• [Kutipan]:
..........

Sabtu, 14 November 2015

Menjadikan Bahasa Inggris sebagai Bahasa Sehari-hari

Practice Makes Perfect (doc: dribbble.com)

Saya tahu bahasa Inggris memang bukan bahasa ibu, tapi tidak dapat disangkal kalau kita membutuhkan kemampuan bahasa Inggris yang memadai atau cukup. Hal itu untuk mengimbangi kebutuhan dalam dunia kerja maupun untuk menempuh pendidikan lanjutan. Tidak hanya itu, banyak literatur dalam perguruan tinggi pun menggunakan bahasa Inggris dan banyak informasi bisa kita peroleh kalau kita mempunyai kemampuan bahasa Inggris yang cukup.

Itulah sebabnya saya paksa anak saya untuk menggunakan bahasa Inggris setiap berbicara dengan saya. Tidak peduli kami berada di rumah atau di luar rumah, kami tetap dan harus menggunakan bahasa Inggris. Semua itu bukan untuk gagah-gagahan atau bergaya. Tapi memang karena itu merupakan suatu kebutuhan kami berdua.

..........

• [Soal untuk Dikerjakan]:
1. Jawab pertanyaan berikut berdasarkan kutipan di atas.
(a) Menurut kutipan, bahasa apa yang digunakan oleh banyak literatur di perguruan tinggi?
(b) Siapa yang dipaksa penulis untuk berbahasa Inggris setiap berbicara dengannya?
(c) Di mana saja mereka harus menggunakan bahasa Inggris?
2. Ulangi sama persis bagian kutipan di atas, mulai dari kata-kata yang memuat "Practice Makes Perfect", dan berhenti setelah "kebutuhan kami berdua.".

..........

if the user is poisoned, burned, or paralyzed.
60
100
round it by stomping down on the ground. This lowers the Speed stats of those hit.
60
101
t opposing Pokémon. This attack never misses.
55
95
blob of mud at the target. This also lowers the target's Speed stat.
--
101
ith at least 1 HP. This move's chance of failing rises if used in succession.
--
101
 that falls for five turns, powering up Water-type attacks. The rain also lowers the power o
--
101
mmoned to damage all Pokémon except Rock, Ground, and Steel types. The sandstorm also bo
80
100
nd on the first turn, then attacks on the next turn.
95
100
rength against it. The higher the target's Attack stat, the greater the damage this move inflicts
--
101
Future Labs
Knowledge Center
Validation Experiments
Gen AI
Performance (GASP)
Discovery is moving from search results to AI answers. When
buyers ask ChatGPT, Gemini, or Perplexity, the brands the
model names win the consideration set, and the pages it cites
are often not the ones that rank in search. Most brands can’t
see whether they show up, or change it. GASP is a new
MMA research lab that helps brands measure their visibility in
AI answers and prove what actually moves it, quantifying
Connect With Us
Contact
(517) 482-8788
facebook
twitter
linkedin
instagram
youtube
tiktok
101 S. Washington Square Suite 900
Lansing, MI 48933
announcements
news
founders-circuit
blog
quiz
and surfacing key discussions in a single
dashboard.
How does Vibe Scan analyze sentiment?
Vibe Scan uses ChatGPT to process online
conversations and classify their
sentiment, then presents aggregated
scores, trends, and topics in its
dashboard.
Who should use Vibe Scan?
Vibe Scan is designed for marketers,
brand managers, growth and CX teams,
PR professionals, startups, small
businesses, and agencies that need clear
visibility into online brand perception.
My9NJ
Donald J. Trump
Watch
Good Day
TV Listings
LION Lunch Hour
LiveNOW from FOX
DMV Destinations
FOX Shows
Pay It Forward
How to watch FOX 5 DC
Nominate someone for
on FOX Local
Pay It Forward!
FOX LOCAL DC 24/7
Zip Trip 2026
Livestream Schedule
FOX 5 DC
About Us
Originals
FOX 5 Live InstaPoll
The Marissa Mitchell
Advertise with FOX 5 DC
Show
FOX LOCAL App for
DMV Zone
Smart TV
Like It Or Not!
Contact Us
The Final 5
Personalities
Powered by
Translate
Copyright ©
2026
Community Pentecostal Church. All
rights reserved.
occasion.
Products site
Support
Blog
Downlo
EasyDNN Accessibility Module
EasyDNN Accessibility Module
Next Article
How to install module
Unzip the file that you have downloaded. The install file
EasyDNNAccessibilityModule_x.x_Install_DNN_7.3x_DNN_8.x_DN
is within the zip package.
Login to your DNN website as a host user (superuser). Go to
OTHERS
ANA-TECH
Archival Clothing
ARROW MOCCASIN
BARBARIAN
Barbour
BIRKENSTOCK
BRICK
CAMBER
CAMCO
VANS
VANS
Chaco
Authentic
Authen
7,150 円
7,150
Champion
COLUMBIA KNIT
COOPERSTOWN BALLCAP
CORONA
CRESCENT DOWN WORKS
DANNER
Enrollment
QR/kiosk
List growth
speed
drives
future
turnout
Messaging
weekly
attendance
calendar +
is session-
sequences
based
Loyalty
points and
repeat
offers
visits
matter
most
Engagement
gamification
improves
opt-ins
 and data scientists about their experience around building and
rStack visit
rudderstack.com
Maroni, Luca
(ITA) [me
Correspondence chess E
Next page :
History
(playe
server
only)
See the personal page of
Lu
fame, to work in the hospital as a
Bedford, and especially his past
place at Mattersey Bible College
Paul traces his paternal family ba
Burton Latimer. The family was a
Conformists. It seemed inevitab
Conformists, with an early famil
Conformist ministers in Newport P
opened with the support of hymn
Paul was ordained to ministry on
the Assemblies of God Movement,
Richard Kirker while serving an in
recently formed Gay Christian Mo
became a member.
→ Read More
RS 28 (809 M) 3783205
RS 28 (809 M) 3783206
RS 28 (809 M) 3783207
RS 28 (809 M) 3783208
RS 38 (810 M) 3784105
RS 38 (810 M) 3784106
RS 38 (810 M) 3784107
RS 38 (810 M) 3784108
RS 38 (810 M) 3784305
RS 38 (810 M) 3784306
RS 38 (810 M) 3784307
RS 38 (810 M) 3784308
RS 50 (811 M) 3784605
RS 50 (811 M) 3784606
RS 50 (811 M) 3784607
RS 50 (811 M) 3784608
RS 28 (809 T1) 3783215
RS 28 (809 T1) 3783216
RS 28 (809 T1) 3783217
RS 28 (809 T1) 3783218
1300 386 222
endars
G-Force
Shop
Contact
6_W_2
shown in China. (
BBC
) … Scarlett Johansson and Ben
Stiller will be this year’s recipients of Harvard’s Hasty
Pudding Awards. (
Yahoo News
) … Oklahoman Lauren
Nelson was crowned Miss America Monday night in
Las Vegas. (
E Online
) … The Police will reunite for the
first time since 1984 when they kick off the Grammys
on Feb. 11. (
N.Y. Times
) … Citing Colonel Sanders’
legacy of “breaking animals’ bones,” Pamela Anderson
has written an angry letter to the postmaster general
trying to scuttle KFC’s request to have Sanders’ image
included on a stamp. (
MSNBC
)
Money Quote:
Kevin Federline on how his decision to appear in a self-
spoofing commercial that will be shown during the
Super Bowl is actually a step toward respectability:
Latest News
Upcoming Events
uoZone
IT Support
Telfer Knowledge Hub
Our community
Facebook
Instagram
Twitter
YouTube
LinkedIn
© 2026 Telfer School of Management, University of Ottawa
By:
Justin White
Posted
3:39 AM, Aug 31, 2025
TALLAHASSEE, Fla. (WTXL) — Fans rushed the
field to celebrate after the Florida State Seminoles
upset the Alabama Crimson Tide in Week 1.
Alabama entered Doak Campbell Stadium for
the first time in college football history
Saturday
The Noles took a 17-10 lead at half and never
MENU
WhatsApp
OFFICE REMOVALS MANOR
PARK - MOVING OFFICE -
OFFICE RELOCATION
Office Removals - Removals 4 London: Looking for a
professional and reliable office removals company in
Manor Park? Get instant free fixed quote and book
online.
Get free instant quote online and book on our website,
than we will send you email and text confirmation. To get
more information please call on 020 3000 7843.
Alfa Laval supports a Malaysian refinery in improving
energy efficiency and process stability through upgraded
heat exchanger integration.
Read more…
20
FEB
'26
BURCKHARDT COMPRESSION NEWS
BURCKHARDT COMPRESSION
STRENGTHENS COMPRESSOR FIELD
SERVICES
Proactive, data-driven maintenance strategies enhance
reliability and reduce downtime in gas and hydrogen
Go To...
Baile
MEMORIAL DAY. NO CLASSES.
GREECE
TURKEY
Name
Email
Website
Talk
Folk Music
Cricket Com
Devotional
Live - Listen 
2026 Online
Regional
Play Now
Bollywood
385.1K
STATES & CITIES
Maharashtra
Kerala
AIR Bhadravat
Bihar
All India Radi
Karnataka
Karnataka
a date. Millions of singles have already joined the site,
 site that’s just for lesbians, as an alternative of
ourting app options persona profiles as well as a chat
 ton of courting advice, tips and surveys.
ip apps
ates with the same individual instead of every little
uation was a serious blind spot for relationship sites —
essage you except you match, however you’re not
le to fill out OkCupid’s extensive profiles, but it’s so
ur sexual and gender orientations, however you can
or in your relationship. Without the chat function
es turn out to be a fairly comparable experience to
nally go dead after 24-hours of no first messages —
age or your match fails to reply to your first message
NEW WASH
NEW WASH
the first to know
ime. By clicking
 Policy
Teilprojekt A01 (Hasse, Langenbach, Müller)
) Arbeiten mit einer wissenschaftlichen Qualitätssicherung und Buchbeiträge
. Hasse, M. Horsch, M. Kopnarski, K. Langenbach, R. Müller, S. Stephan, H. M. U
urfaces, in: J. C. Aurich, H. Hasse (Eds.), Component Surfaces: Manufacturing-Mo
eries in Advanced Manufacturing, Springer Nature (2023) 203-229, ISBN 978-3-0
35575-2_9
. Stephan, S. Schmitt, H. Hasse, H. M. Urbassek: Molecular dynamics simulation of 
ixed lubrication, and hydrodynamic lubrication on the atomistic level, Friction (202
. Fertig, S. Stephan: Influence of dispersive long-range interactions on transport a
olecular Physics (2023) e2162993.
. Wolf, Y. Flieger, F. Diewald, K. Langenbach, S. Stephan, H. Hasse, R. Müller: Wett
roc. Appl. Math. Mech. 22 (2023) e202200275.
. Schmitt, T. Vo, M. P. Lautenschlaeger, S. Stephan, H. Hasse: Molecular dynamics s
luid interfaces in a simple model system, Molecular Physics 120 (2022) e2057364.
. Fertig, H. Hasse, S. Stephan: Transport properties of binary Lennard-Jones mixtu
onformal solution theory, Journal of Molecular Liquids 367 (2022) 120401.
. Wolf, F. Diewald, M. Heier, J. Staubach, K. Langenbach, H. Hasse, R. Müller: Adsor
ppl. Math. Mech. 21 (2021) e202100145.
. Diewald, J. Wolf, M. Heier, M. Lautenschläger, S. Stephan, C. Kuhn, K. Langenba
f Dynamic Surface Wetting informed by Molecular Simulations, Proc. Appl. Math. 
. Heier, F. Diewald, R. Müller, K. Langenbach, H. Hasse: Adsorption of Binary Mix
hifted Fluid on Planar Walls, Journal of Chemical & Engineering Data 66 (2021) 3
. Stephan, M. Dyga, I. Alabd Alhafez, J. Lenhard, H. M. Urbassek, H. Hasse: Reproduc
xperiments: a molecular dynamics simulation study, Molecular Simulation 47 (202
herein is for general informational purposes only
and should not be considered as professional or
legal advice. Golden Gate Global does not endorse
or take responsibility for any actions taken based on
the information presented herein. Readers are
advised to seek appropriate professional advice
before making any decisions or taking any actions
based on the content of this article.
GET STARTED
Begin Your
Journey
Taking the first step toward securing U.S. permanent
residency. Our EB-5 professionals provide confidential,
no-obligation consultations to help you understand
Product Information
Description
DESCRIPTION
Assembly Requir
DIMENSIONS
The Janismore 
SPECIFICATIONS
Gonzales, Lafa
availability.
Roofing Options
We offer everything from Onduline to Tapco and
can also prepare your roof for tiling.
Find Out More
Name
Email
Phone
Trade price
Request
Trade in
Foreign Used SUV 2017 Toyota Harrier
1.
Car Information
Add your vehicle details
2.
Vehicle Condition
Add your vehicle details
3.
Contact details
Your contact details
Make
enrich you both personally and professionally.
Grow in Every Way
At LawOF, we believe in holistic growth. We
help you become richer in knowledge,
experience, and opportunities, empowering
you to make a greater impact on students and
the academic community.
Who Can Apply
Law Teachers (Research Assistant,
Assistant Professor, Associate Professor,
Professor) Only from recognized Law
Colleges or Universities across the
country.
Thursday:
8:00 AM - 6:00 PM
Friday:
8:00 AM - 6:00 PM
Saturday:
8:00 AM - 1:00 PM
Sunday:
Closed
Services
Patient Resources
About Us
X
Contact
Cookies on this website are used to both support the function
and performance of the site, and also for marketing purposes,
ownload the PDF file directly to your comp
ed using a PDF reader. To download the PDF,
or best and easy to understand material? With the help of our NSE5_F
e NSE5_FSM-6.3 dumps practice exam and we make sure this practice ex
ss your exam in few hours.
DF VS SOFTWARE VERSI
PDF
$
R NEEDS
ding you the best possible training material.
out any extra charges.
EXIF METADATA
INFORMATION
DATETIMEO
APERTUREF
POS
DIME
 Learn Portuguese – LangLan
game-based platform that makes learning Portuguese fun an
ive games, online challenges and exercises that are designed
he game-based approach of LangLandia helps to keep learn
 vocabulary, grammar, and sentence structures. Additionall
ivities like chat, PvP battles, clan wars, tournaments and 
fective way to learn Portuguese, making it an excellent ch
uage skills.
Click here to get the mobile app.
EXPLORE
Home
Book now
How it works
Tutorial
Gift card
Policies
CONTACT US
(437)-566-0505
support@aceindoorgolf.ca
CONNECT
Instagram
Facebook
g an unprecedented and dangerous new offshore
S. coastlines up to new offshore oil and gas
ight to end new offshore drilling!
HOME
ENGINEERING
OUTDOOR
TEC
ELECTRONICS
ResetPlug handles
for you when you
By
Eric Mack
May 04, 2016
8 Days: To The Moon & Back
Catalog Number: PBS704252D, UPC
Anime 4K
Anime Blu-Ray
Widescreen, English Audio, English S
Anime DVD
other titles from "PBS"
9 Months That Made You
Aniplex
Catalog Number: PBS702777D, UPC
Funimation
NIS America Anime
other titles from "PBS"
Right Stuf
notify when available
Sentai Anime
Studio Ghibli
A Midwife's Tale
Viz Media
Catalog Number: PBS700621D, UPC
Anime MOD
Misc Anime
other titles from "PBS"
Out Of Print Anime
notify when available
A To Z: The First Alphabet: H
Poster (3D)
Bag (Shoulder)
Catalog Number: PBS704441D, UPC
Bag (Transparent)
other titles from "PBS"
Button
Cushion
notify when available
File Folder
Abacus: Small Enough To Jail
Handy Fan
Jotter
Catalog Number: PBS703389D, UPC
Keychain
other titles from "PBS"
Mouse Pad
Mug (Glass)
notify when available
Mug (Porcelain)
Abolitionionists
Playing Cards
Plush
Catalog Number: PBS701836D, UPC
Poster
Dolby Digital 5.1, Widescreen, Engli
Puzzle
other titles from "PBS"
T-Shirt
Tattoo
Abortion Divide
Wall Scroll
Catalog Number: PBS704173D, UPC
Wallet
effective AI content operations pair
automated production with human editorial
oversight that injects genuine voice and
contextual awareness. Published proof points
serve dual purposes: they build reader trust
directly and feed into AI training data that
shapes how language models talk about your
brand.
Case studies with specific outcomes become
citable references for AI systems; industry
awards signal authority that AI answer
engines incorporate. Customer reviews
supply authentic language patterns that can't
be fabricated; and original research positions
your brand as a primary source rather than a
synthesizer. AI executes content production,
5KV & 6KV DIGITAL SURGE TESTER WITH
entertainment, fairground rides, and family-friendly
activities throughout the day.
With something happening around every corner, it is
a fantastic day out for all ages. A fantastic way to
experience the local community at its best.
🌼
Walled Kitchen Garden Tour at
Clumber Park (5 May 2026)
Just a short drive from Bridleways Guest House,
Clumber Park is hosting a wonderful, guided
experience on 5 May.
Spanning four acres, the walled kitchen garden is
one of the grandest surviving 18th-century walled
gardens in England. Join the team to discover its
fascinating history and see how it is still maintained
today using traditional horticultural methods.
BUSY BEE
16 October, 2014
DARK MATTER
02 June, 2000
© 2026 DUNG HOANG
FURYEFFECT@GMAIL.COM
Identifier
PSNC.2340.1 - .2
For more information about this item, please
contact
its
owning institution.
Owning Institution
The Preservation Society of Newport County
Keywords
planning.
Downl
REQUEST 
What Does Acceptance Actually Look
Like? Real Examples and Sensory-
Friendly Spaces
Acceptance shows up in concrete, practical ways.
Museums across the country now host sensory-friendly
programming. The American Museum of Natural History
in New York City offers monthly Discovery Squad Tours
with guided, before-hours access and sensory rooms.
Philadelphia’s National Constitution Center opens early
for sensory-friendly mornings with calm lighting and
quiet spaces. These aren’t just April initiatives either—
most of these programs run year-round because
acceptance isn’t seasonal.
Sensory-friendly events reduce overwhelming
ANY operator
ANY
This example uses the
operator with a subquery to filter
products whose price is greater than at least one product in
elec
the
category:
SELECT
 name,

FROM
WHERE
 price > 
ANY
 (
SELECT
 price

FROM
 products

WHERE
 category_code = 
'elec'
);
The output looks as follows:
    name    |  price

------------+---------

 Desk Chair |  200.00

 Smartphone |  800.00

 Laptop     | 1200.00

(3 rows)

..........

• [Jawaban Tugas]:
1.
(a) Bahasa Inggris.
(b) Anak penulis.
(c) Di rumah maupun di luar rumah.

2.
Practice Makes Perfect (doc: dribbble.com)

Saya tahu bahasa Inggris memang bukan bahasa ibu, tapi tidak dapat disangkal kalau kita membutuhkan kemampuan bahasa Inggris yang memadai atau cukup. Hal itu untuk mengimbangi kebutuhan dalam dunia kerja maupun untuk menempuh pendidikan lanjutan. Tidak hanya itu, banyak literatur dalam perguruan tinggi pun menggunakan bahasa Inggris dan banyak informasi bisa kita peroleh kalau kita mempunyai kemampuan bahasa Inggris yang cukup.

Itulah sebabnya saya paksa anak saya untuk menggunakan bahasa Inggris setiap berbicara dengan saya. Tidak peduli kami berada di rumah atau di luar rumah, kami tetap dan harus menggunakan bahasa Inggris. Semua itu bukan untuk gagah-gagahan atau bergaya. Tapi memang karena itu merupakan suatu kebutuhan kami berdua.